Today I drove down to Brooklyn to pick up Ray and Nancy's old dinner table. It's a rustic piece made of wood from an old Pennsylvania barn; there's still lead paint on the bottom side. The drive into the city was hindered by a little congestion around the major midtown bridges, but that was all. Interestingly, the heavy snow which still covers the ground at our house in Hurley dwindles away to nothing halfway down the Palisades Parkway in New Jersey. I hadn't seen forests and fields barren of snow for about a month and I experienced an interesting reaction upon seeing them for the first time on this drive. It was the optimism of springtime. "Maybe this isn't an ice age!" my subconscious seemed to exclaim.

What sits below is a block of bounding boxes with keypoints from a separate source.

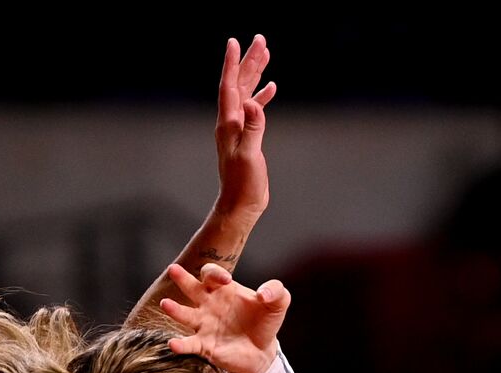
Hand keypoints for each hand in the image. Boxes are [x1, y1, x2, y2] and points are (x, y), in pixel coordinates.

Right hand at [162, 262, 289, 372]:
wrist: (263, 351)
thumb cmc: (265, 322)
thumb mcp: (278, 303)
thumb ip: (276, 291)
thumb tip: (263, 293)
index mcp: (223, 289)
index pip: (211, 274)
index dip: (216, 273)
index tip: (226, 279)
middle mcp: (208, 304)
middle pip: (191, 288)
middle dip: (182, 279)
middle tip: (174, 270)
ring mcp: (203, 325)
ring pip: (185, 314)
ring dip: (175, 309)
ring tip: (166, 304)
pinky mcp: (204, 345)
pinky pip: (189, 344)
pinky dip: (181, 344)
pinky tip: (173, 344)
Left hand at [214, 35, 275, 223]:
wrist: (241, 204)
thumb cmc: (244, 184)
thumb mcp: (249, 155)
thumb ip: (252, 129)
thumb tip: (254, 104)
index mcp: (229, 123)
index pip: (229, 86)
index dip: (232, 63)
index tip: (235, 42)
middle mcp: (231, 121)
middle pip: (239, 83)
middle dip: (249, 61)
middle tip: (260, 39)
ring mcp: (239, 128)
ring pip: (247, 92)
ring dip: (256, 73)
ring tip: (265, 53)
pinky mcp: (249, 136)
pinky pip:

I double-parked on Seventh Avenue in Park Slope and then Ray and Nancy helped me load up the table while Sally socialized with Ray and Nancy's dog Suzy inside. After driving around the slope for twenty minutes, I finally found a place to park and then Ray and I went out for food at a nearby pizza joint. It was lunch time, so we tried to avoid children by not going to Pino's (which is directly across the street from PS-321). Evidently, though, the pizza place we chose instead was near a Catholic school, because it was crawling with kids dressed in plaid uniforms. One pre-pubescent Catholic schoolgirl let out an especially piercing shriek two thirds of the way through our meal. It was yet another example of the tax "a Village" imposes to raise its children. By enduring it without strangling her, I was helping to be "the Village" that "it takes." I'd forgotten how lousy Park Slope is with children. With such a richness of potential victims, I wonder if it is becoming something of a Mecca for child molesters.
On the way out of town, I stopped at a big dumpster on 4th Street (between 6th and 5th Avenue) and took a couple solid wooden doors that were being thrown out.
As I drove down Atlantic Avenue (through Brooklyn's Arab shop district), I noticed that none of the store fronts were displaying American flags. For obvious reasons, these same stores had been among the first and most flamboyant flyers of the flag after 9-11, but (unlike in Kingston) those days are very much over with.